Matt Petersen is Los Angeles' first-ever Chief Sustainability Officer, the President and CEO of the Los Angeles Cleantech Incubatorthe co-creator of Climate Mayors – a group of US mayors adopting the Paris Agreement in their cities – and the president of Global Green USA, which constructed affordable energy-efficient housing in the aftermath of Hurricane Katrina.

While New Zealand's current building code doesn't reflect the world’s best practice, change is possible, Petersen says.

In California, renewable energy is now mandatory and solar panels required for all new buildings in the state, he says.

“Since 1978, the state of California has put in place an energy code for all new buildings. That code gets updated every three years – it’s known as Title 24.”

As solar technology has dropped in price, it made sense to have panels on all new buildings with the aim of making them 'net carbon neutral', he says.  

“Solar’s gone down from $8 a watt to 60 cents a watt for the panels alone. You still want to make sure you put solar up on the most energy-efficient building possible for an existing building.

“For a new construction, you’re looking at highly insulated walls, a tight building envelope including your windows so you don’t have any leakage … as well as an energy efficiency level. If you put on top of that solar you’re moving towards a carbon neutral home or building.”

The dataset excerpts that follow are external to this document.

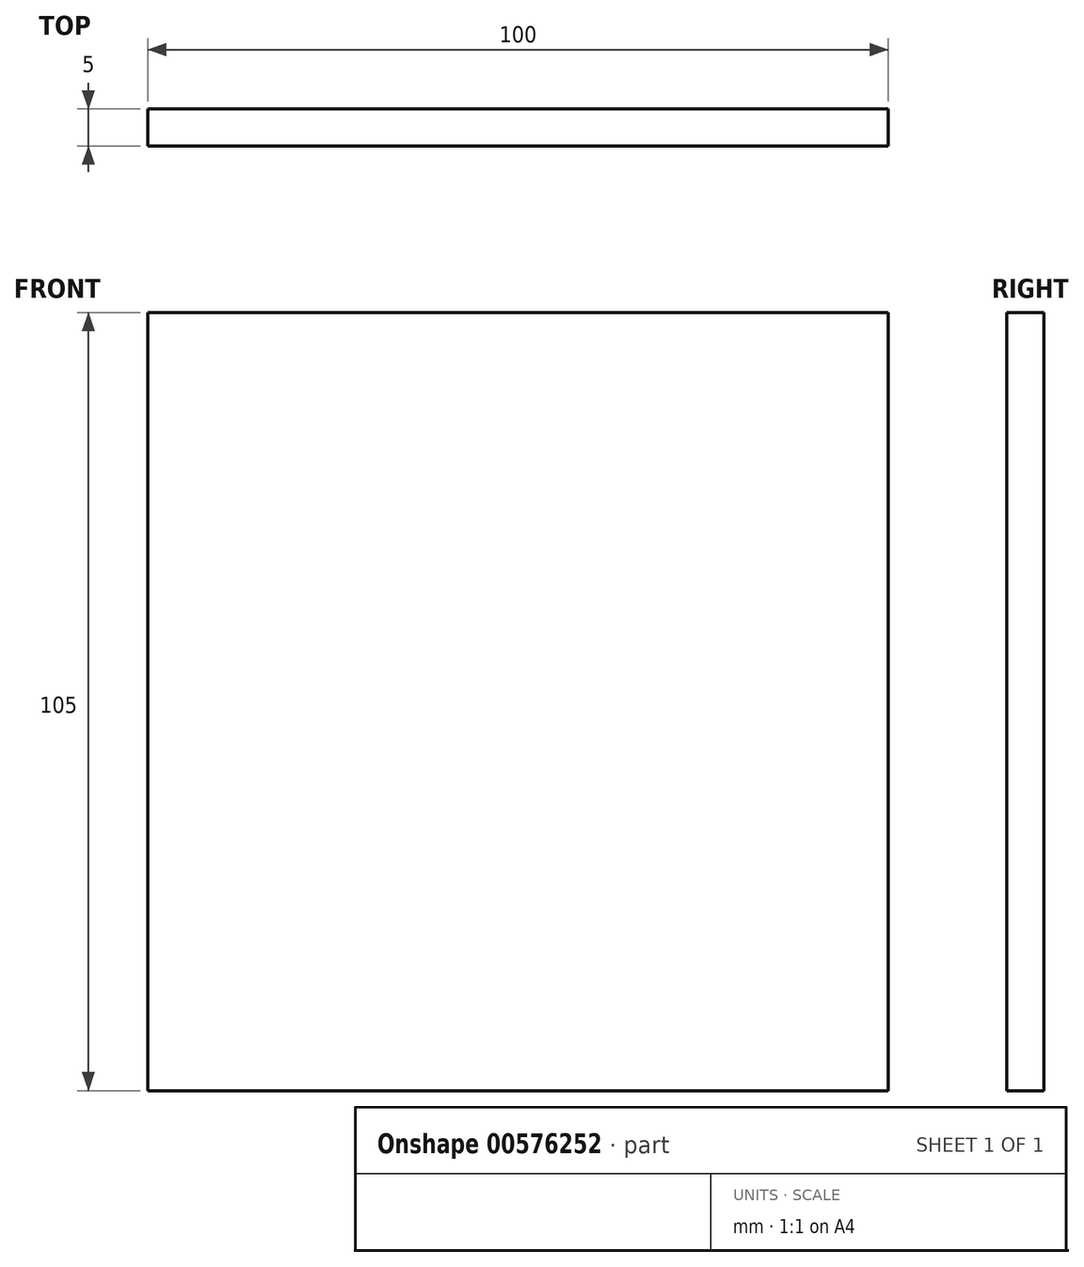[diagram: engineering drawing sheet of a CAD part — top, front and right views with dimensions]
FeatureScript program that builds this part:
annotation { "Feature Type Name" : "Feature", "Feature Type Description" : "" }
export const myFeature = defineFeature(function(context is Context, id is Id, definition is map)
    precondition{}
    {
        {
            var Q0;
            Q0=qCreatedBy(makeId("Front.planeOp"),FACE);
            var sketch = newSketch(context, id + "F0", { "sketchPlane" : qUnion([Q0])});
            skLineSegment(sketch, "E0.top", {"start": v(50, -50) * mm, "end": v(-50, -50) * mm});
            skLineSegment(sketch, "E0.left", {"start": v(50, 50) * mm, "end": v(50, -50) * mm});
            skLineSegment(sketch, "E0.right", {"start": v(-50, 50) * mm, "end": v(-50, -50) * mm});
            skPoint(sketch, "E0.middle", {"position": v(0, 0) * mm});
            skLineSegment(sketch, "E1", {"start": v(50, 50) * mm, "end": v(50, 55) * mm});
            skLineSegment(sketch, "E2", {"start": v(50, 55) * mm, "end": v(-50, 55) * mm});
            skLineSegment(sketch, "E3", {"start": v(-50, 55) * mm, "end": v(-50, 50) * mm});
            skSolve(sketch);
        }
        {
            var Q0;
            Q0 = qSketchRegion(id + "F0", true);
            extrude(context, id + "F1", {"entities" : qUnion([Q0]), "depth" : 5 * mm, "offsetDistance" : 25 * mm});
        }
    });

Drought-plagued California has also made huge steps towards reducing its water use. 

“If the only person that walks across a lawn is the one that mows it with a mower you should tear it up and put in drought-tolerant landscaping.”

The state is also re-using grey water and recycling sewage.

New Zealand would benefit from similarly bold moves, Petersen says. 

“It’s an opportunity for this nation to lead globally, to lead by example in this time of climate crisis, as well.”

The government's KiwiBuild programme to build 100,000 affordable houses should embrace green principles at the outset, he says.

“Why build a home, particularly for our lower-income houses, that’s going to have high energy costs, that’s damp, that’s droughty, that then creates health problems, that then exacerbates existing health problems?”

New Zealand's current building codes are behind many other countries, he says. 

“Yesterday at the New Zealand’s Green Building Council’s housing seminar I said: ‘Let’s just say that the builders and the regulators and the advocates come together and say ‘What if we went to net zero in three to five years?’ Which would be a huge leap, then let’s walk backwards from there to see how far can we get rather than just look at incremental progress.”

Embedding green principles into new builds does raise the cost up front, but the experience of New Orleans post-Katrina shows these costs come down, he says.

“Those first couple of [high code] houses were more expensive because the contractors weren’t familiar with it, the sub-contractors weren’t familiar with it and the regulators. But it got cheaper over time.”

Over time the “the payback is enormous”, Petersen says.

Matt Petersen recently spoke at the New Zealand Green Building Council housing summit in Auckland.